The 2009 event was held in Tbilisi, on Sharden Street (15 May) and on local hippodrome (16–17 May). Total attendance was 35,000. As it was the first big happening since 1980 Tbilisi Rock Festival, the festival was covered by foreign media: Times Online, Reuters, El Mundo, Corriere della Sera, Associated Press, Nouvel Observateur etc. 23 bands from nine countries participated in the festival. It stimulated the local music business and boosted the numbers of new artists.

=== 15 May ===

- Transglobal Underground UK
- The Black & Reds UK
- Cheese People
- The Travelling Band UK
- Play Paranoid
- Smile

=== 16 May ===

- Jazzanova Live feat. Paul Randolph
- ANDY
- Curry And Coco
- Laki Lan
- The Haggis Horns UK
- Motel Connection
- Keti Orjonikidze And Dr.

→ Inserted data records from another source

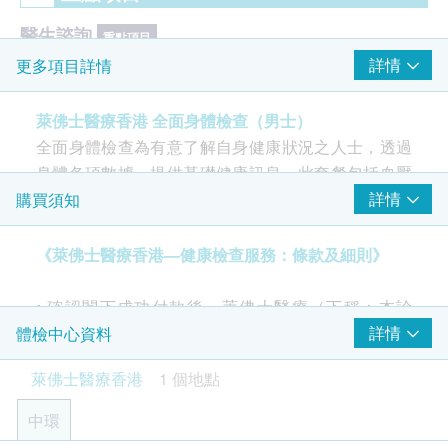
醫生諮詢
重點項目
詳情
更多項目詳情
全科醫生會診(兩次) - 首次檢查及複診
癌症指標
萊佛士醫療香港 全面身體檢查（男士）
重點項目
全面身體檢查為有意了解自身健康狀況之人士，透過
前列腺癌抗原
身體各項數據，提供基礎健康訊息。此套餐包括血壓
心臟檢查
測量、膽固醇水平檢查、基本肝功能檢驗、血糖篩檢
詳情
購買須知
重點項目
等，適合希望監測一般健康狀況，提供全面身體數據
靜態心電圖
以引導保持健康的生活方式。
《萊佛士醫療香港—健康檢查服務：條款及細則》
X光
重點項目
• 確認閣下成功付款後，萊佛士醫療（下稱：本診
泌尿系統 X光
所）將於3個工作天內，致電閣下確認體檢日子及時
詳情
體檢中心資料
間。
萊佛士醫療香港
1 個地點
2
基本項目
• 閣下須於預約當天向本診所職員出示身份證及訂購
確認信或電郵。
中環
基本健康評估
• 閣下須於確認付款日期起計6 個月內進行及完成首次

Saga's Funk Rock Project
- The Dhol Foundation UK

=== 17 May ===

- Rook And The Ravens UK
- Brooklyn
- String
- Cynic Guru
- The Blue Van
- Dubstepler
- Ten Bears UK
- Stephane & 3G
- Fred Falke

== Camping ==

In 2012 Tbilisi Open Air started allowing tent camping as an option for festival lodging. The campground site is adjacent to the venue grounds and has its own entrance from the venue. Festival campers come from different countries.

== Weather ==

The festival is held most often in June. Temperatures during the festival's history have ranged from 25 °C in May to 32 °C in June. Tbilisi has mostly welcoming weather in summer and the same holds true for the event.

== Management ==

Tbilisi Open Air is run by Altervision Group, which mainly consists of former and active musicians/producers. The first concept of the festival was created by Achiko Guledani, Vaho Babunashvili, Irakli Nadareishvili and Beqa Japaridze in 2009. Nowadays the decision-making board of Tbilisi Open Air consists of 7 people. The festival is booked by David Tsintsadze.